## Document excerpt
"Spider-Man" is the theme song of the 1967 cartoon show Spider-Man, composed by Paul Francis Webster and Bob Harris. The original song was recorded at RCA Studios in Toronto (where the cartoon was produced) featuring 12 CBC vocalists (members of the Billy Van Singers, and Laurie Bower Singers groups) who added to the musical backing track supplied by RCA Studios, New York. The singers were paid only for the session and have had no residuals from its use since then.

The song has since been adopted as Spider-Man's official theme, including in-universe.

Other versions

Film 
 The Spider-Man (2002) and Spider-Man 2 (2004) film adaptations featured characters as buskers performing the song: Jayce Bartok and Elyse Dinh respectively. Both films also feature the song at the very end of the credits: the 2002 film featured the 1967 version, while the 2004 film featured a re-recording by Michael Bublé. The soundtrack to the 2002 film also features a cover by Aerosmith. Spider-Man 3 (2007) had the song played by a marching band during a scene where Spider-Man arrives at a celebration.
 In The Amazing Spider-Man 2 (2014), Peter has the theme song as a ringtone, and whistles the tune while defeating the Rhino.
 In Spider-Man: Homecoming (2017), the theme (orchestrated by Michael Giacchino) is played during the Marvel Studios logo at the beginning of the film.

## Data section
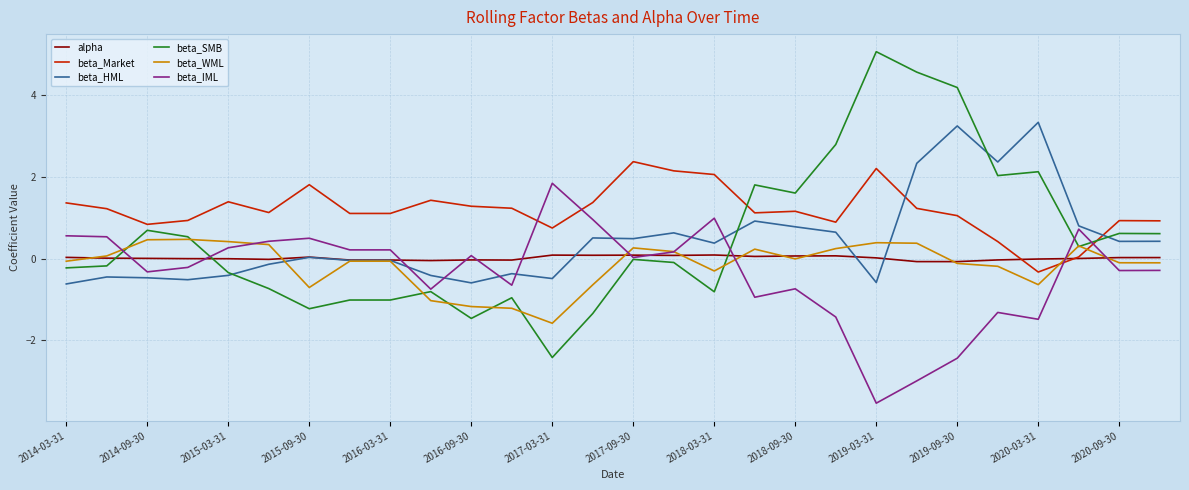

Which series has the largest range (max minus min)?

beta_SMB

## Activity
Using the Spider-Man theme song text, list each feature film it names, with its year, that includes the song.

## Your solution
- Spider-Man (2002)
- Spider-Man 2 (2004)
- Spider-Man 3 (2007)
- The Amazing Spider-Man 2 (2014)
- Spider-Man: Homecoming (2017)